Agamemnon’s words, and other similar passages, tend to suggest the obscurity of Penelope’s inner life isn’t just an insight into the feminine condition in a patriarchal society: it’s also a refusal to engage with the feminine condition.

I don’t think that says anything about the author, though. That would be the same kind of fallacy as when Butler insists that the epic is transparent and the author’s identity is plainly visible through it. Butler’s argument says a lot more about Butler than it does about Homer.

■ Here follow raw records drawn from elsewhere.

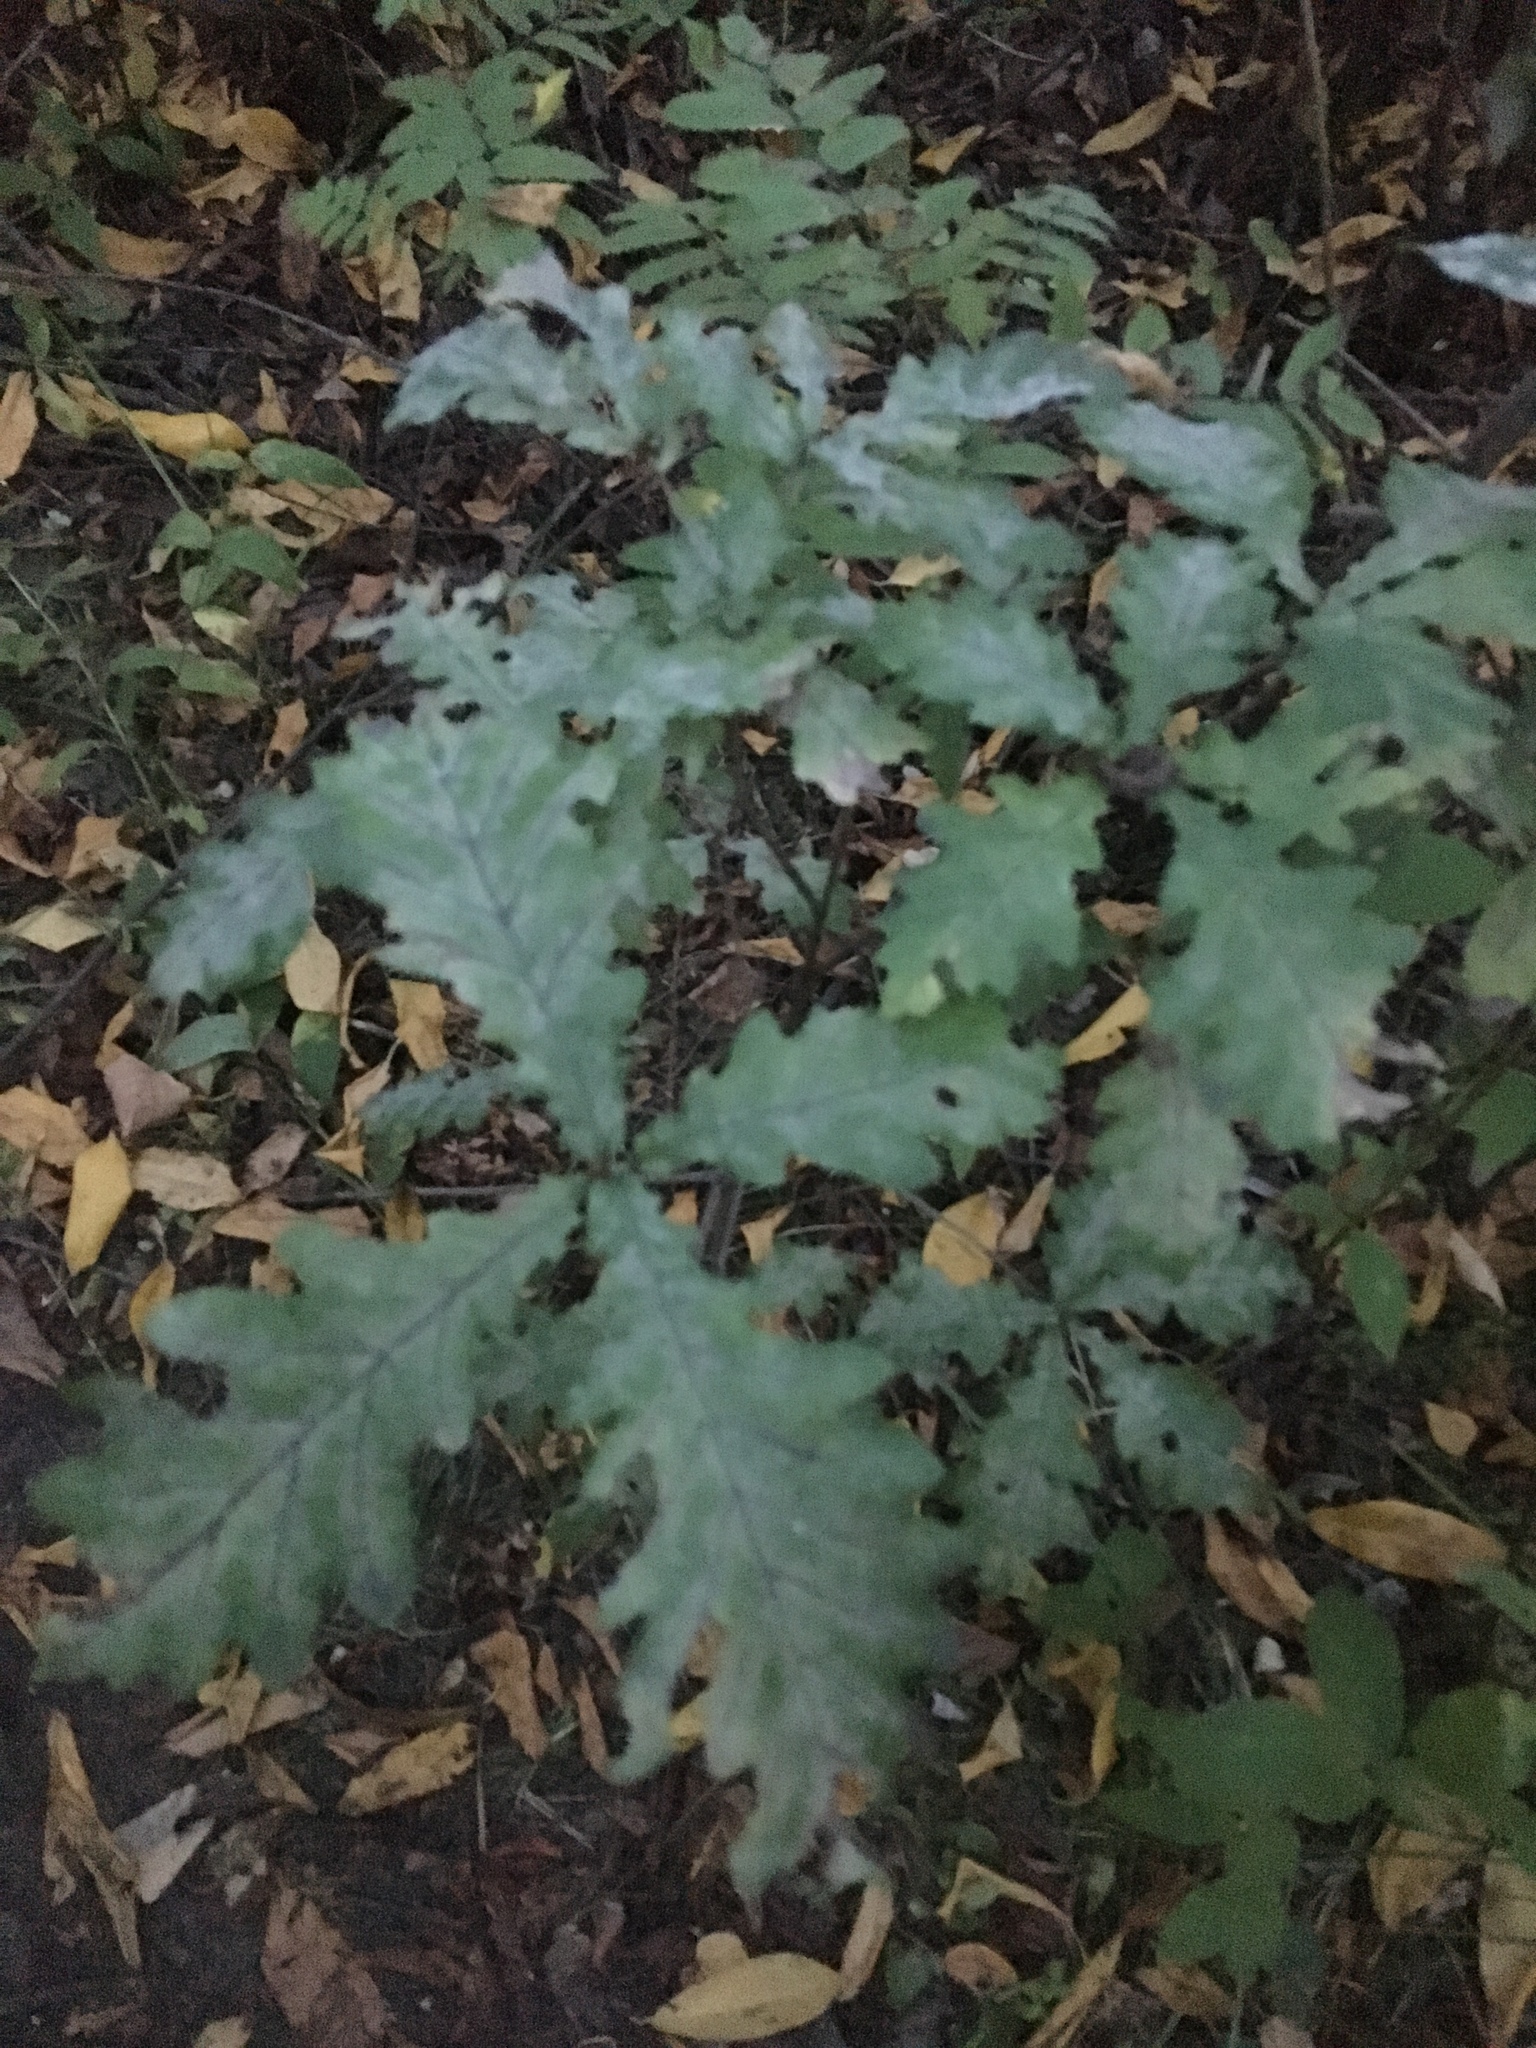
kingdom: Plantae
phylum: Tracheophyta
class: Magnoliopsida
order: Fagales
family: Fagaceae
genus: Quercus
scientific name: Quercus robur
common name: Pedunculate oak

He seems to have rewritten an ancient epic as a Victorian novel ... Along with other Victorians, he is skeptical of Homer worship, but he resents the German classical scholars who deny the great poet his identity. His ‘authoress,’ an inventive restoration of that identity, has the appearance of an exotic, but she is very much at home in the Victorian tradition. ... Butler regenerates a classic as the offspring of a modern temperament: the artist as a young Victorian lady.
-- Booth 1985: 865-867
Butler’s modern critics seem to sway between regarding him as a crackpot (Whitmarsh 2002 -- but maybe I’m interpreting Whitmarsh uncharitably) and an iconoclast (Beard 2007). I think Booth, above, is closer to the mark: Butler wasn’t just an iconoclast, he was a Victorian gentleman’s image of what an iconoclast ought to look like.

That’s not to say he didn’t mean his argument seriously. His dedication to it over several years strongly suggests he was entirely serious. But that doesn’t mean we have to go re-writing the history of Sicily at the drop of Butler’s stovepipe hat.